One example of this is in chapter 48, where Bruce discusses Mark 10:25, “It is easier for a camel to go through the eye of a needle than for a rich man to enter the kingdom of God.” Referring to the rich man, he writes, “His record in keeping the commandments was unimpeachable…and Jesus said nothing to suggest that his claim was exaggerated. But, to test the strength of his commitment, Jesus bade him to sell his property and distribute the proceeds among the poor (p. 180, emphasis mine).
This approach is especially dangerous because it leads to a works or Lordship approach to salvation. Bruce doesn’t see Jesus exposing the rich man’s total inability—and thus his need for a Savior. No, he feels that even the disciples “had not realized, perhaps, just how stringent the terms of entry into the kingdom were—and are” (p. 181).
Jesus’ explanation of Mark 10:24 “How hard it is for those who trust in riches to enter the kingdom of God” (contained in the vast majority of manuscripts) is explained away. Bruce writes, “This could be an attempt to soften the hardness of his words, making it possible for a reader to comfort himself with the thought; ‘I have riches, indeed, but I do not trust in them: I am all right.’” However, the problem was exactly what Jesus said. People naturally trust in themselves, their goodness, their merit, not in Christ Jesus, for salvation. Increased wealth can lead to increased self-dependence and self-righteousness.

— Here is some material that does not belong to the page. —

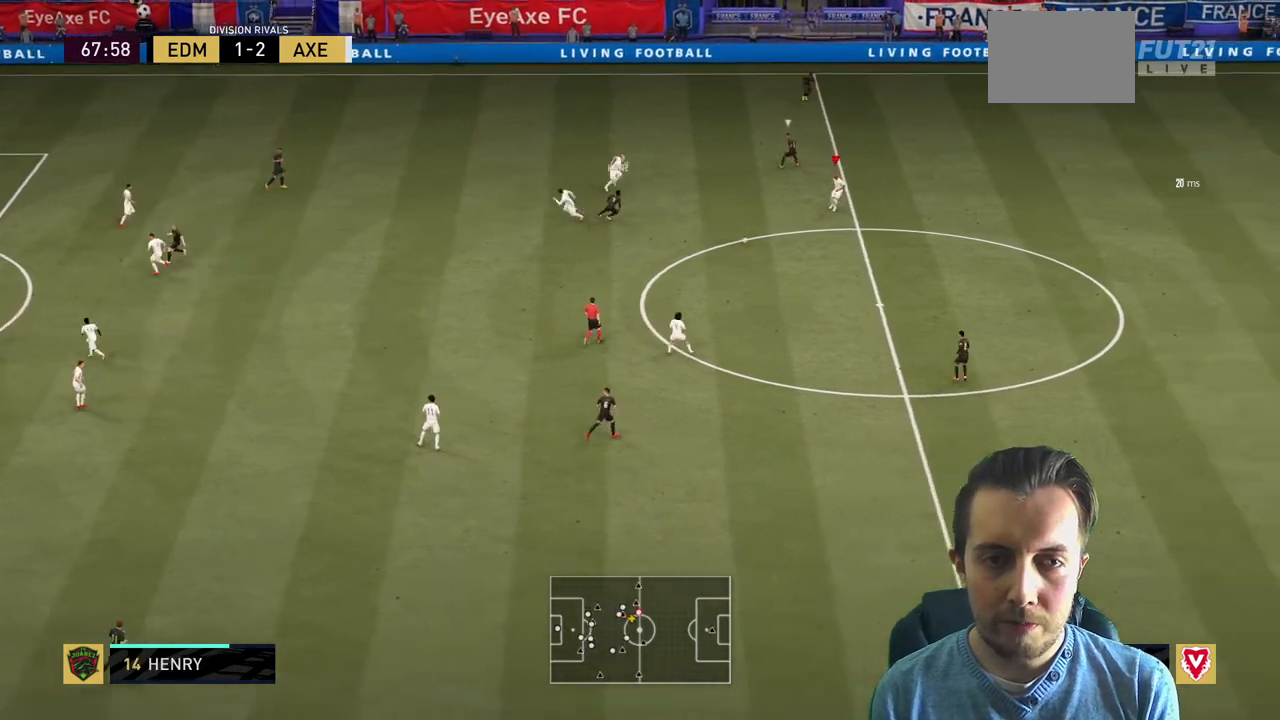
{"buttons": ["R2"], "left_stick": "down-right", "right_stick": "center", "events": []}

Another example of Bruce’s theological bias appears when he quotes an epigram translated “Believe, and thou hast eaten,” to explain how we should respond to Jesus as the Bread of life (p. 24). Bruce then goes on to cite favorably the interpretation of Bernard of Clairvaux: “Bernard expounds the words ‘he who eats my flesh and drinks my blood has eternal life’ as meaning: ‘He who reflects on my death, and after my example mortifies his members which are on earth, has eternal life’—in other words, If you suffer with me, you will also reign with me” (italics mine). Thus Bruce appears to agree that mortifying one’s members and suffering are part of believing. But this kind of interpretation torpedoes the grace of God. It is salvation by works, not by grace.
These are but two examples of the author’s approach. But they are illustrative of his grid. Bruce equates the demands of the Gospel with the demands of discipleship, and believing with good works. By doing so, he misleads people to believe a “gospel” that is not good news at all.